Es gibt viele Situationen und Gründe, warum Kinder in Not geraten können. Das können kleine und große Nöte sein, etwa dass sie mit dem Verhalten der Eltern nicht einverstanden sind und sich nicht ernst- und wahrgenommen fühlen.
Sie können mit der häuslichen Situation überfordert sein, weil sich die Eltern trennen oder scheiden lassen. Kinder können häusliche Gewalt, Misshandlungen oder gar Missbrauch erfahren. Die Eltern können ein Drogen- oder Alkoholproblem haben und die Kinder können vernachlässigt sein. Ältere Kinder können in der Schule von Mobbing betroffen sein oder in der Pubertät mit sich selbst nicht mehr klar kommen. Sie können ein Suchtproblem haben oder unter Essstörungen leiden. In solchen Situationen ist es wichtig, dass die Kinder Hilfe und Unterstützung erfahren.
Eine der ersten Anlaufstellen ist das Jugendamt, hier gibt es auch Erziehungsberatungsstellen und diese können freiwillig und kostenlos auch von Kindern in Anspruch genommen werden.
Bei kleineren Kindern ist es wichtig, dass das Umfeld, die Verwandten, Bekannten, Nachbarn und Freunde tätig werden und den Kindern helfen. Ältere Kinder können sich selbstständig Hilfe holen, müssen aber die richtigen Anlaufstellen kennen.
Es gibt die so genannten Sorgentelefone, die Kinder kostenlos in Anspruch nehmen können. Etwa unter der Nummer 0800-1110333 oder 0800-554210, sie helfen bei Kummer und bieten eine Krisenberatung. Auch konfessionelle Träger bieten Hilfe und Unterstützung für Kinder an.

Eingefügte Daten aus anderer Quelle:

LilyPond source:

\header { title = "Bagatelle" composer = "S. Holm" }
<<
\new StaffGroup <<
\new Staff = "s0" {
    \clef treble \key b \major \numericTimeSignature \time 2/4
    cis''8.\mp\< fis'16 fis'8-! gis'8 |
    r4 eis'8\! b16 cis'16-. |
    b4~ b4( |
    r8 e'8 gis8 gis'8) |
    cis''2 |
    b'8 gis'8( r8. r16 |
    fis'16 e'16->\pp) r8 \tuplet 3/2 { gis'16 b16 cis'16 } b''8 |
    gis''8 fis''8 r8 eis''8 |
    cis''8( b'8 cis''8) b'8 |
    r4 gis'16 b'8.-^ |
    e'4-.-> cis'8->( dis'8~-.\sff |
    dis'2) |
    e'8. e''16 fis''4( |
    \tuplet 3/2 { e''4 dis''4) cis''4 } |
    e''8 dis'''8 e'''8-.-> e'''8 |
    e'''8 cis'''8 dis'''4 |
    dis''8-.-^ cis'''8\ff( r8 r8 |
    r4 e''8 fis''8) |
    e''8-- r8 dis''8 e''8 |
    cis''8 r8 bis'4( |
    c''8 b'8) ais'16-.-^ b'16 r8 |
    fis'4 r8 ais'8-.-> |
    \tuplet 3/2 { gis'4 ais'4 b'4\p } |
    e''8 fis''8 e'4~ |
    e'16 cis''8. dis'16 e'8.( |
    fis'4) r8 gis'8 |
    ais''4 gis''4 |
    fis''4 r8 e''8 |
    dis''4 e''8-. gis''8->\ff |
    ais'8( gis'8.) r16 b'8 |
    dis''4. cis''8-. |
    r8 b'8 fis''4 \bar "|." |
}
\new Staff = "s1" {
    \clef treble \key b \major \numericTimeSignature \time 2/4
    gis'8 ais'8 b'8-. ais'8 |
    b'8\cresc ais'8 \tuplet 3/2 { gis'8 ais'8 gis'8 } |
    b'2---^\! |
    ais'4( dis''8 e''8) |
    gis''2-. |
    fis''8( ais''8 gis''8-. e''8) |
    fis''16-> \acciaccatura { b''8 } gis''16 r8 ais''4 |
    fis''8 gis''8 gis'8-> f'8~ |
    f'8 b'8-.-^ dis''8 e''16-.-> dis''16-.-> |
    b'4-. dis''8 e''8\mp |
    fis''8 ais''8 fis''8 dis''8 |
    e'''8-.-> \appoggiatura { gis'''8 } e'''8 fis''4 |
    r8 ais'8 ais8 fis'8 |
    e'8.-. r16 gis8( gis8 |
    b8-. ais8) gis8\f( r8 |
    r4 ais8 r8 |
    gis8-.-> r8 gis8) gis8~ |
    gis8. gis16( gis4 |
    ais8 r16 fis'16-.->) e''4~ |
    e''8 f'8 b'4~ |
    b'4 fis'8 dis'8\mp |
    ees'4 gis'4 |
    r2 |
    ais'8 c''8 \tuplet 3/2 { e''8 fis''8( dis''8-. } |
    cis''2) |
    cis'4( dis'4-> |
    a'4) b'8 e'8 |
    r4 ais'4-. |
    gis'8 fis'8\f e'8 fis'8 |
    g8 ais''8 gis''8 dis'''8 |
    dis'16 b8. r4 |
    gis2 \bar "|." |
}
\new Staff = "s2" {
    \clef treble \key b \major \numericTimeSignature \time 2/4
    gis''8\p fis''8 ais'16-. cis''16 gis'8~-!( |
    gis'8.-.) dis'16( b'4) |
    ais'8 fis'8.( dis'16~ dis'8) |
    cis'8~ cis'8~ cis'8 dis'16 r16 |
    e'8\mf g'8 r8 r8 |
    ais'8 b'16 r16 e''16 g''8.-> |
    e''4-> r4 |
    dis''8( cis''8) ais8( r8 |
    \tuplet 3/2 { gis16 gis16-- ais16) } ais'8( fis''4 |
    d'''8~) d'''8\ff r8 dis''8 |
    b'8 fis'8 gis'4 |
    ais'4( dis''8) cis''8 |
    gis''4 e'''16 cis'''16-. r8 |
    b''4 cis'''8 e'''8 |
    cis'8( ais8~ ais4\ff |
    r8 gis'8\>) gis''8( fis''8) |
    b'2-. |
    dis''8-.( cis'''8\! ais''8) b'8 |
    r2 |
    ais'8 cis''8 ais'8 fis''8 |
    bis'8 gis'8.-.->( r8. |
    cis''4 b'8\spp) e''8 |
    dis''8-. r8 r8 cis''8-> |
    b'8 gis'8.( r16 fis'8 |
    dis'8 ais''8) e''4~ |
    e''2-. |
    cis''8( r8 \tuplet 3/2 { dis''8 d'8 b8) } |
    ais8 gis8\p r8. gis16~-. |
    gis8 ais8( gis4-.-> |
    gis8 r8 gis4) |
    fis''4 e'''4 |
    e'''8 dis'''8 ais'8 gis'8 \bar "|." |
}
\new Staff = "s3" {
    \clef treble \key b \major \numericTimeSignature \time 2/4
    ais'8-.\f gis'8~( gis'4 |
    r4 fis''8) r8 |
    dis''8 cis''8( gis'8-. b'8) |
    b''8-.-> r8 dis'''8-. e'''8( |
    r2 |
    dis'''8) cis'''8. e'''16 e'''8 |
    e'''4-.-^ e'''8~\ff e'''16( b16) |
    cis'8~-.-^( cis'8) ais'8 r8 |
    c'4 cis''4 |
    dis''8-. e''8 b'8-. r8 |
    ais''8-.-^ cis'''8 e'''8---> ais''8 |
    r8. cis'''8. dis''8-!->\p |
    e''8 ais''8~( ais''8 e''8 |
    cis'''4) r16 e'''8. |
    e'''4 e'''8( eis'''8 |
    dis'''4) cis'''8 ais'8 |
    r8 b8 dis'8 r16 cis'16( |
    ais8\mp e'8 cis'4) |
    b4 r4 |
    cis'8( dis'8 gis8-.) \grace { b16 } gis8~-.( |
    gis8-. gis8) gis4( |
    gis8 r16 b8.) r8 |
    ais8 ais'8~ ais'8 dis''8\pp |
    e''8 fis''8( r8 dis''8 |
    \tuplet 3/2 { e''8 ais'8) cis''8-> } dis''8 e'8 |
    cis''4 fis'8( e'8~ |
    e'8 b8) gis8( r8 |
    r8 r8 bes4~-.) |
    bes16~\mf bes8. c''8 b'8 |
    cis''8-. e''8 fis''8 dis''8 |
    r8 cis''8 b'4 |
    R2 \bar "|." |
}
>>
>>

Kinder können auch von Armut und sozialer Benachteiligung betroffen sein, in München gibt es das Projekt Hilfe für Kids. Der Kindernotdienst Berlin ist rund um die Uhr erreichbar. Die Deutsche Kinderhilfe ist eine nationale Organisation die als Lobby für Kinder Stellung bezieht und bundesweit Hilfsprojekte fördert.
Die Ulmer Universitätsklinik bietet Hilfe für Kinder psychisch kranker Eltern, in Frankfurt ist das Projekt Auryn ebenfalls ein Hilfsangebot für Kinder psychisch kranker Eltern. Es ist ein Vorbild für andere Projekte in deutschen Großstädten.
Stiftungen wie zum Beispiel die Waisenhausstiftung in Frankfurt bieten finanzielle und psychologische Hilfe für Kinder. Die Hilfe für Kinder krebskranker Eltern e.V. will Kinder auf ihrem schweren Weg begleiten. Der Verein Hilfe für kranke Kinder e.V. arbeitet mit weiteren Fördervereinen zusammen und will dafür sorgen, dass Hilfe richtig ankommt.